Selasa, 05 Maret 2013

Inspirasi Si Kodok Tuli


Beberapa ekor kodok sedang bersiap panjat pinang. Di atas sana sudah tergantung hadiah impiannya. Beberapa kodok lainnya mencemooh dengan alasan, kodok ini tidak mungkin bisa mendaki pinang yang licin. Berbagai cara tentu tak akan bisa dicapai oleh si kodok. Si kodok tetap memanjat, tak menggubris apapun kata orang. Sampai akhirnya ia sampai ke atas dan berhasil mengambil hadiah yang diinginkan. Kodok tak mendengar apapun yang dikatakan oleh teman-temannya, kodok tak mendengar. Karena dia tuli.
*

“Inti dari kisah ini yang bisa kita jadikan pelajaran, seberapa pedihpun kata-kata orang, jangan dengarkan. Setiap usaha yang kita lakukan tentunya ada hasil, asal kita yakin dengan kemampuan kita. Kalau kodok ini tidak tuli, mungkin nasibnya akan sama dengan kodok-kodok lainnya. Tidak memanjat pinang dan merebut hadiahnya. Tapi kodok tuli ini tak mendengar. Makanya ia mendapat apa yang diinginkannya” Kata teman saya di sebuah ruang perkuliahan.
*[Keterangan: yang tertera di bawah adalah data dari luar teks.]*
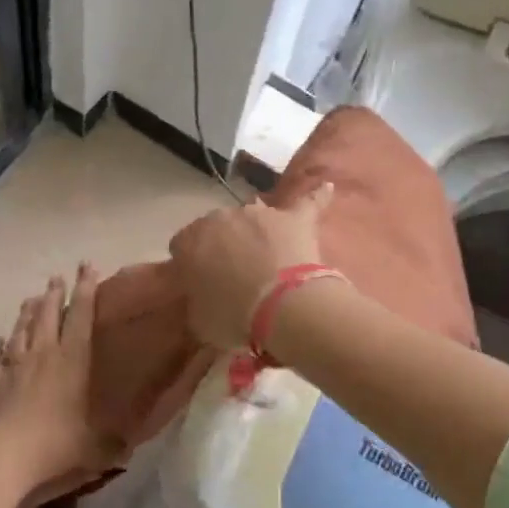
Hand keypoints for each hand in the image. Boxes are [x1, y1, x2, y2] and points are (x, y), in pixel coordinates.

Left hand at [0, 264, 119, 485]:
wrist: (1, 454)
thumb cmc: (55, 443)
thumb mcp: (93, 447)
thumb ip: (110, 445)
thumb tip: (128, 449)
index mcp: (72, 360)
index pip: (82, 316)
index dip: (86, 289)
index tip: (88, 266)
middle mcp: (43, 354)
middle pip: (48, 315)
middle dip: (55, 293)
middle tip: (57, 276)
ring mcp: (13, 366)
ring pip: (21, 330)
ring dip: (26, 313)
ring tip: (30, 298)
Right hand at [167, 183, 333, 350]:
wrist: (281, 308)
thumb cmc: (233, 317)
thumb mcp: (199, 320)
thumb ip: (196, 301)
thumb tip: (202, 298)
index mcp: (190, 241)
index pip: (181, 246)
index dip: (191, 265)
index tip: (200, 284)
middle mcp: (220, 218)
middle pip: (217, 228)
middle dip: (223, 246)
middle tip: (234, 277)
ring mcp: (259, 213)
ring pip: (254, 217)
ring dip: (256, 233)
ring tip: (268, 258)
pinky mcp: (294, 217)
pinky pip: (307, 201)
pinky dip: (317, 196)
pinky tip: (327, 187)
Saya terkejut. Benar apa yang dikatakannya.

Beberapa kali saya bertemu dengan teman-teman. Duduk di  suatu tempat sambil cemilan yang tak bisa dikatagorikan murah atau mahal. Tapi cukup sulit juga mengeluarkan karena kondisi keuangan sedang kere. Bagi orang yang berpenghasilan belum tetap pastinya merasakan hal ini.

Kebanyakan jika sudah bertemu akan membahas alur kehidupan yang mulai surut atau pertentangan pola pikir bersama teman dekat. Cerita-cerita mereka seperti ter-scan di memori saya. Ada kesamaan, kalaupun tidak sama pasti ada relevansinya sedikit dengan alur kehidupan saya.
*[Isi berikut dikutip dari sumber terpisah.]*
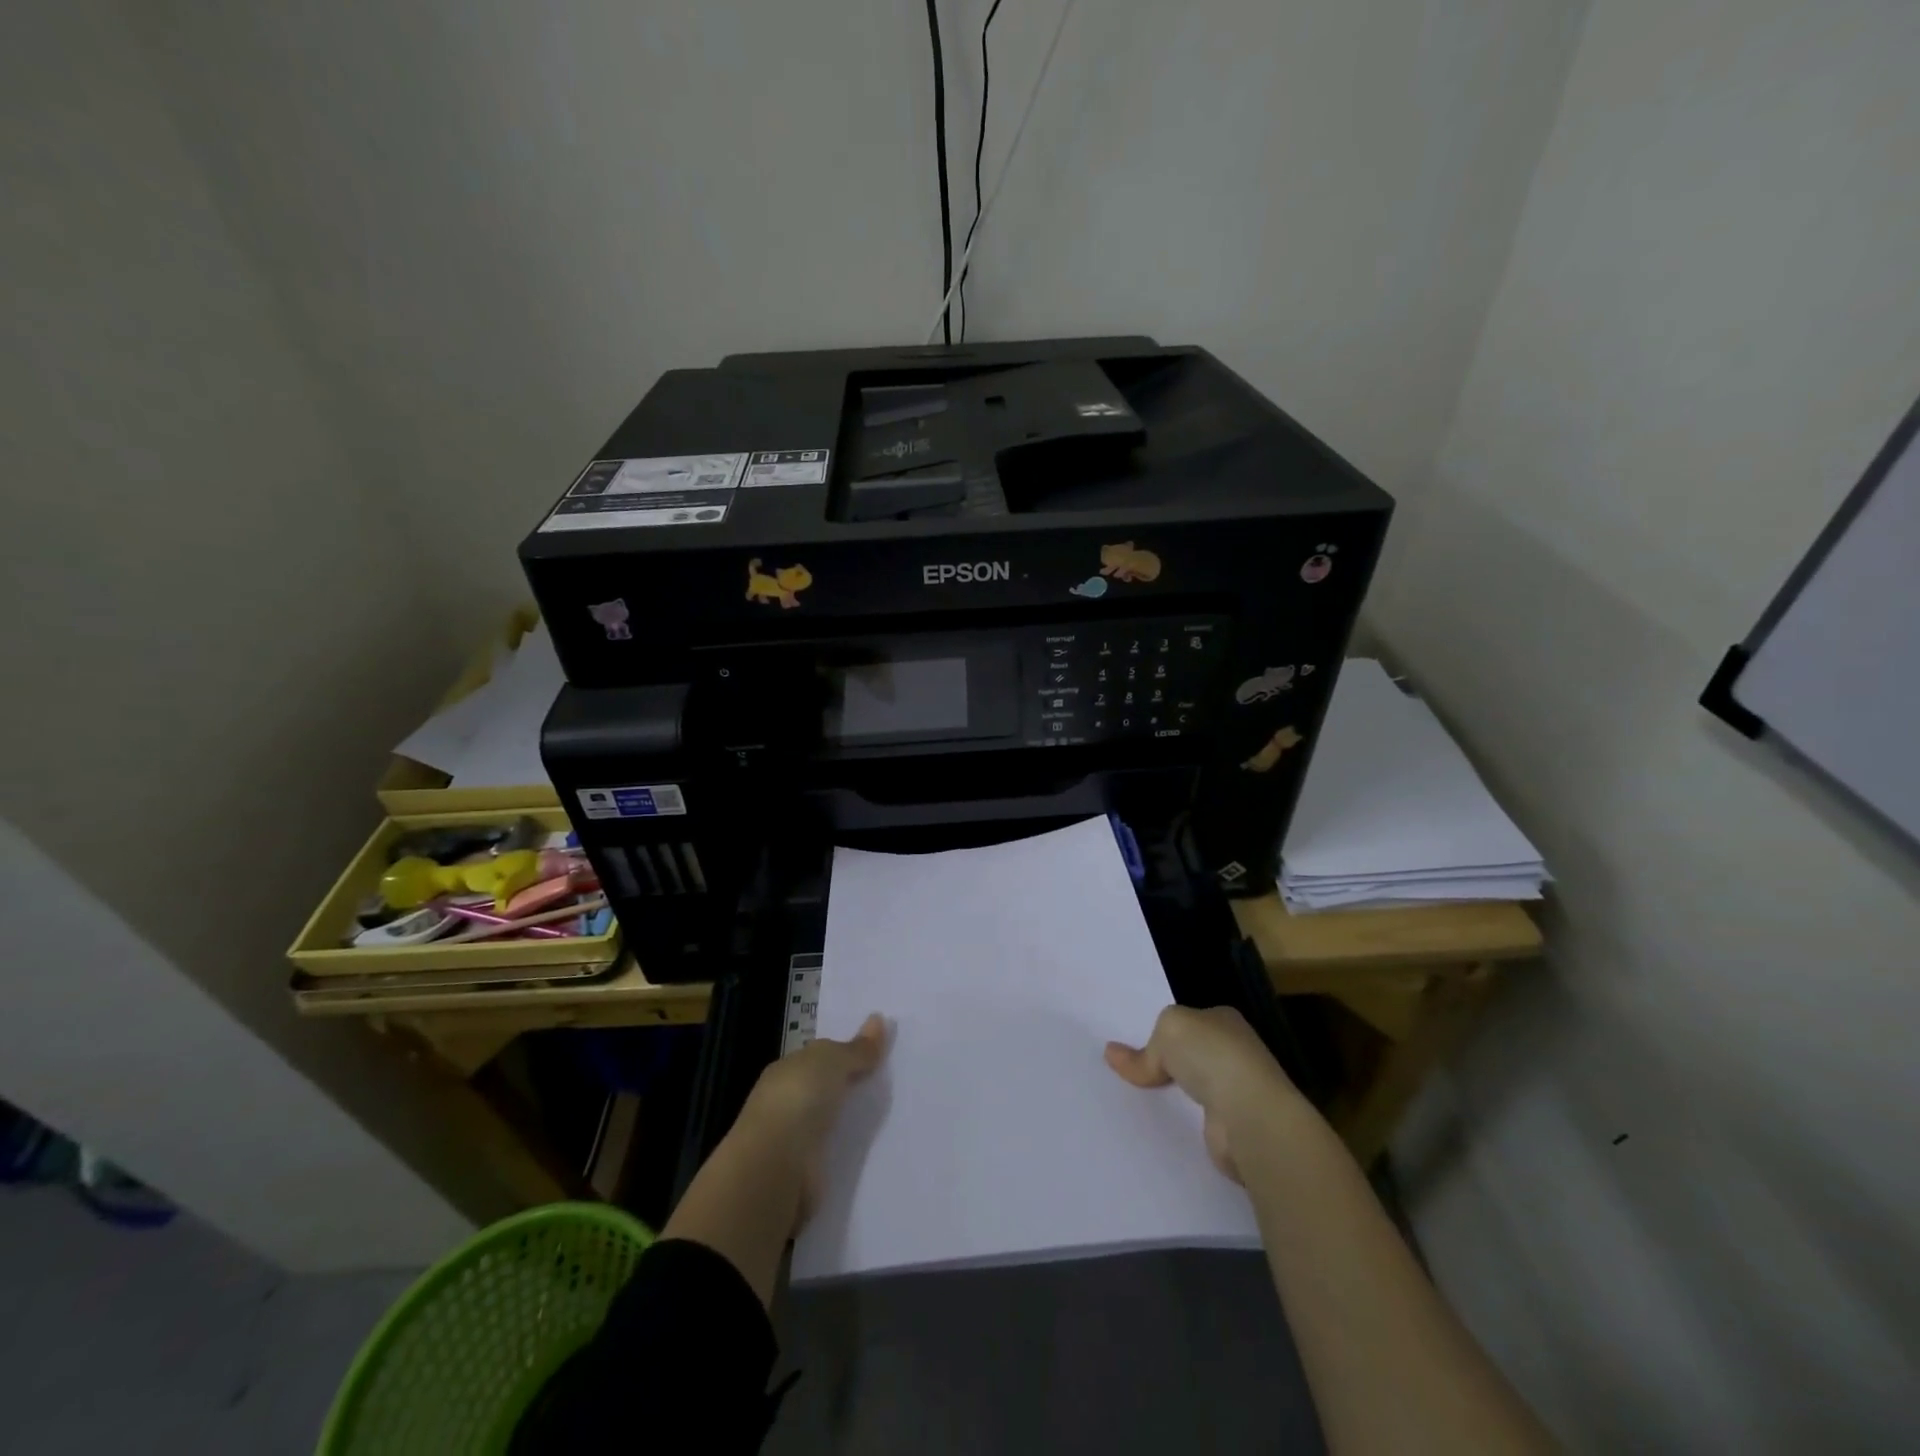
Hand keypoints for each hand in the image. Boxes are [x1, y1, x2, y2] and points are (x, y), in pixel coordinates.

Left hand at [730, 1013, 888, 1231]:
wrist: (776, 1167)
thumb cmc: (799, 1099)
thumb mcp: (832, 1062)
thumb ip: (857, 1048)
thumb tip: (879, 1018)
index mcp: (786, 1070)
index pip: (818, 1057)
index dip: (845, 1054)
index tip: (876, 1055)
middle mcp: (786, 1101)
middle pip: (824, 1089)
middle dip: (849, 1087)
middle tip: (889, 1083)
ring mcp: (793, 1139)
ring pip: (829, 1122)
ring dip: (849, 1121)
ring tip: (889, 1117)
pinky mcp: (805, 1173)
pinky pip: (833, 1153)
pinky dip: (847, 1150)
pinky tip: (871, 1150)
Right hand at [1105, 1005, 1300, 1182]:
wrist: (1248, 1116)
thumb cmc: (1212, 1056)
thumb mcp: (1169, 1029)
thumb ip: (1145, 1047)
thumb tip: (1112, 1055)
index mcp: (1224, 1020)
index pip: (1190, 1022)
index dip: (1164, 1032)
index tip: (1135, 1044)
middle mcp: (1235, 1052)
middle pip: (1190, 1055)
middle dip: (1166, 1063)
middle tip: (1127, 1072)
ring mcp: (1237, 1091)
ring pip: (1193, 1088)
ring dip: (1171, 1094)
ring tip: (1133, 1099)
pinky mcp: (1231, 1126)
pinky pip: (1195, 1118)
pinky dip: (1180, 1120)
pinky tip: (1157, 1123)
Saya pernah merasa seperti bangau terbang rendah. Tidak mendapat apapun dan merasa nasib paling menyedihkan.

Saat itu saya berpikir sayalah manusia yang paling malang sedunia. Semua yang dikatakan orang tentang sulitnya mencari kerja di Aceh saya benarkan. Saya bahkan pernah dimarahi oleh adik kos saya yang baru selesai kuliah dan mengatakan kalau saya tidak realistis menghadapi kenyataan hidup. Kalau saya boleh berkata jujur, selama ini saya merasakan kesulitan-kesulitan itu. tapi bukan lantas saya berdiam diri dengan apa yang dikatakan orang.

Setiap lowongan yang dibuka, saya mengajukan lamaran. Meskipun selama ini untuk kriterian pekerjaan lokal saya selalu ditawarkan untuk mengerjakannya. Saya pernah melamar di IFES, sebuah lembaga internasional. Saat itu semua teman-teman yang mengajukan lamaran dan saya kenal tak ada yang dipanggil sampai tahap wawancara. Saya lolos di tahap wawancara, tapi malang di bagian kemampuan menulis berita dan analisis di bagian bahasa Inggris. Waktu itu saya melamar di bagian analisis berita yang umumnya memakai bahasa inggris semuanya.

Tidak bisa tidak.

Saya tidak lolos dan mendapat email sebulan kemudian. Mereka mengatakan tidak bisa menerima saya karena bahasa inggris dan kualifikasi akhir saya sedikit mengecewakan. Saya terima dengan lapang dada.

Seperti biasanya, saya selalu jatuh ketika tahap wawancara. Saya berpikir apa salah saya. namun hanya berpikir saja tidak cukup. Justru penolakan itu harus menjadi cambuk untuk belajar bahasa inggris.

Saat saya menginnjakkan kaki ke negeri tirai bamboo, saya mendapatkan banyak novel bahasa inggris yang tidak dijual di Indonesia. Semangat empat lima saya menghabiskan uang sebanyak 100 yuan untuk buku-buku itu. Hasilnya? Saya memang lebih pede untuk belajar dan menulis dalam bahasa Inggris.

Nah, di kelas SPU saat kisah kodok mengalir dari teman sekelas saya, kami kemudian bersama-sama saling memotivasi untuk belajar bahasa Inggris. tak ada yang tak mungkin untuk kebaikan ataupun keburukan. Semuanya butuh waktu untuk membuktikan.